The Kingdom expelled the Canadian Ambassador on Monday, recalling the Saudi ambassador from Ottawa. New business deals and investment prospects between the two countries were also frozen.

Canada had criticised the imprisonment of women's rights activists in Saudi Arabia, many of whom had campaigned for the right to drive. While this right was granted by Crown Prince Mohammed Bin Salman, there was a clamp down on many who campaigned for the change.

Last week Canadian authorities tweeted grave concerns about the additional arrests of civil and women's rights activists, including Samar Badawi. In 2012 Badawi was presented with an award by Michelle Obama and Hillary Clinton at the US Secretary of State's International Women of Courage Awards.
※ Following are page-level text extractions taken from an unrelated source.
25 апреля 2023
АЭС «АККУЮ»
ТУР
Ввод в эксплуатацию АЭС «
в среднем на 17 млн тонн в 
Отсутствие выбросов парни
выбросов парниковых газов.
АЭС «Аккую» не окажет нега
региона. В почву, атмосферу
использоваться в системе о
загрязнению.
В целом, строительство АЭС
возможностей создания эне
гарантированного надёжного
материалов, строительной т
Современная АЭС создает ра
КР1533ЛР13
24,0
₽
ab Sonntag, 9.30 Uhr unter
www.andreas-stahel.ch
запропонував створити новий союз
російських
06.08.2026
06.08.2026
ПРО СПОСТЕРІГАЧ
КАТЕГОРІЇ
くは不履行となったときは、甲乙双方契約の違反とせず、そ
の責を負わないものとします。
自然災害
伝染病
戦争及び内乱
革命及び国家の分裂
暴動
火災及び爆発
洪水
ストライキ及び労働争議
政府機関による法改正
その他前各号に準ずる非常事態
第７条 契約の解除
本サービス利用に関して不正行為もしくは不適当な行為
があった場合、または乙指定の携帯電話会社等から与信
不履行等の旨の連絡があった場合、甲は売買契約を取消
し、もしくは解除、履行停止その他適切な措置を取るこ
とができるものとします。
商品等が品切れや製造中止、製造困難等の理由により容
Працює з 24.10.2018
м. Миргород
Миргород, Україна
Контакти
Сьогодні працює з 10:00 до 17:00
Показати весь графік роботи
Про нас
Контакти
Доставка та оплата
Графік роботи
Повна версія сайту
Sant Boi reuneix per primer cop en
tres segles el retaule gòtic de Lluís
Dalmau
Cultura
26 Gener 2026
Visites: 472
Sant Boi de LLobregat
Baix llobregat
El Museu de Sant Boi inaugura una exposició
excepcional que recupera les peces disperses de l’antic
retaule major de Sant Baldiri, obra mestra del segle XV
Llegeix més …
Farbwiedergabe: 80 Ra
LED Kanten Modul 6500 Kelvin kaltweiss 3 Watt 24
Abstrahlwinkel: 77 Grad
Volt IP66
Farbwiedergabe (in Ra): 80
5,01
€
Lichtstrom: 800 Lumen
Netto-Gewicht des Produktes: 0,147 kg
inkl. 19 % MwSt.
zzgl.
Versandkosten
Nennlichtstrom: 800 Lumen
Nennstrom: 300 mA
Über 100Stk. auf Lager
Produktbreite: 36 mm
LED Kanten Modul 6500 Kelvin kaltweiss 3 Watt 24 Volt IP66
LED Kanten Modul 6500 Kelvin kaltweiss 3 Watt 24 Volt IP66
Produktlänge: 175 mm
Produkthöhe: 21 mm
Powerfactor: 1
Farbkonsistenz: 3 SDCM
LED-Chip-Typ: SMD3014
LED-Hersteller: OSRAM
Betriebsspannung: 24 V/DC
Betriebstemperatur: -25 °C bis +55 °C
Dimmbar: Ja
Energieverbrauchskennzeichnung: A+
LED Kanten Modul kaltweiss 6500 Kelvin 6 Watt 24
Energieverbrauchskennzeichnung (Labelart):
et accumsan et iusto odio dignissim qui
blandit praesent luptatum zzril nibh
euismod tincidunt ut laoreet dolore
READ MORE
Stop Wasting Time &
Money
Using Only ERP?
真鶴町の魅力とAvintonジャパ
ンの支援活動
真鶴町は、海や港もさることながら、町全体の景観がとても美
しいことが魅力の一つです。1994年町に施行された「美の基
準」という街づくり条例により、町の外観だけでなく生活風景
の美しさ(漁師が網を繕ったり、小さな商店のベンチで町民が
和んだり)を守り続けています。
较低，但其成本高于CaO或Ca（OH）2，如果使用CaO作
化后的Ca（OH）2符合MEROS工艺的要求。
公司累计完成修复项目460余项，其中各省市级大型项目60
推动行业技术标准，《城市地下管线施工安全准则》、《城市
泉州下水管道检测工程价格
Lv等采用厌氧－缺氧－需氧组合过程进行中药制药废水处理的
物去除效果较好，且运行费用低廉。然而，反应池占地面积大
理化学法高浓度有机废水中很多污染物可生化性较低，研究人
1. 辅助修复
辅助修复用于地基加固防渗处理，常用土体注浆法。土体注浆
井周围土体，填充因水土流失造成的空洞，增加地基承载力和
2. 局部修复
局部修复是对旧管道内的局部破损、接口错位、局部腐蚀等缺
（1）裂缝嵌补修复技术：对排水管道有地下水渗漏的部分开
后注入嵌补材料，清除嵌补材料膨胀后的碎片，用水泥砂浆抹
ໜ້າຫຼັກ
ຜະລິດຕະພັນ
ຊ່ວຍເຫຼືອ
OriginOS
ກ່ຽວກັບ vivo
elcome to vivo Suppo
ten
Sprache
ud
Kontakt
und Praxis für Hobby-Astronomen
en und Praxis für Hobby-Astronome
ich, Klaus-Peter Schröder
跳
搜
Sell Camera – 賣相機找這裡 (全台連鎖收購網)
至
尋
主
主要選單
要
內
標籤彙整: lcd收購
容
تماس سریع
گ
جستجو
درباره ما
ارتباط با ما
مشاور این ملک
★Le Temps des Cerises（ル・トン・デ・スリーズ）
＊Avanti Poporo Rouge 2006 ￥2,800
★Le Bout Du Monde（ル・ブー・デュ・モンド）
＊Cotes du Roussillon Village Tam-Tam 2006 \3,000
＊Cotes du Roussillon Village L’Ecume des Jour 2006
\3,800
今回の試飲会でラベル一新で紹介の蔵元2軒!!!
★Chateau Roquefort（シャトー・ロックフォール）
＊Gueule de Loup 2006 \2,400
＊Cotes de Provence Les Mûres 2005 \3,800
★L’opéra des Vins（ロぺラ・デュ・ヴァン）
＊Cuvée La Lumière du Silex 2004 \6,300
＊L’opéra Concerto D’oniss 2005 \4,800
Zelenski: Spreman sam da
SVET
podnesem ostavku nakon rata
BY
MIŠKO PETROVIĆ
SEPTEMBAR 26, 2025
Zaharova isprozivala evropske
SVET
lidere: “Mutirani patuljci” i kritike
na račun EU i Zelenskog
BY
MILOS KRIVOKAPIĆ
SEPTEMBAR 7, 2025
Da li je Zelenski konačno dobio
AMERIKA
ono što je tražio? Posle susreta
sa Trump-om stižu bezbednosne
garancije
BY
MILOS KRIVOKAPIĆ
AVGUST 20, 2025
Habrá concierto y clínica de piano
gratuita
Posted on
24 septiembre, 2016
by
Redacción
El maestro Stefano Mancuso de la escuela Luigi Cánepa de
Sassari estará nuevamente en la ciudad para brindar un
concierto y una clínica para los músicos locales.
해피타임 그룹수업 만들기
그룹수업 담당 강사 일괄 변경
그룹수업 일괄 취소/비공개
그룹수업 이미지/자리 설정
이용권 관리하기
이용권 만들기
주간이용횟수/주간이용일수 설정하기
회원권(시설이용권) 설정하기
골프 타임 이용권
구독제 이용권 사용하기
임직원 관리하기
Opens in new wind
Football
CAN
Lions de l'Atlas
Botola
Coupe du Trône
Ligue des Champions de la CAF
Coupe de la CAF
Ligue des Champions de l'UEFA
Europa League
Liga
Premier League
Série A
In response, the Saudi Foreign Ministry released a thread of tweets, accusing Canada of "overt and blatant interference" in the Kingdom's affairs.

The Ministry went on to say that continued attempts by Canada to interfere "means that we are allowed to interfere in #Canadas internal affairs".

Canada's Foreign Minister Chrystia Freeland said in a statement, "We are deeply concerned that Saudi Arabia has expelled Canada’s ambassador in response to Canadian statements in defence of human rights activists detained in the kingdom.

"Canada will always stand up for the protection of human rights, including women’s rights and freedom of expression around the world. We will never hesitate to promote these values and we believe that this dialogue is critical to international diplomacy.

However, the diplomatic row has raised the ire among some Saudis, with a youth group posting a mocked photo of a plane crashing into the CN Tower in Toronto. Many on social media criticised the jab, saying it resembled the 9/11 attacks. The Twitter handle, Infographic_KSA, was later taken down, according to the Saudi Ministry of Media.

A series of trolls posing as Saudi users on Twitter have also ramped up their activity following Canada's comments.

A Saudi Twitter troll

The text of this message, copied verbatim by a number of other accounts, says "In Saudi Arabia we feel worried about Canada committing cultural genocide against Indigenous people. We also support the right of Quebec to become an independent nation".

Authentic users were quick to point out the coordinated activity and synchronised messaging of the trolls fuelled by the wider diplomatic row.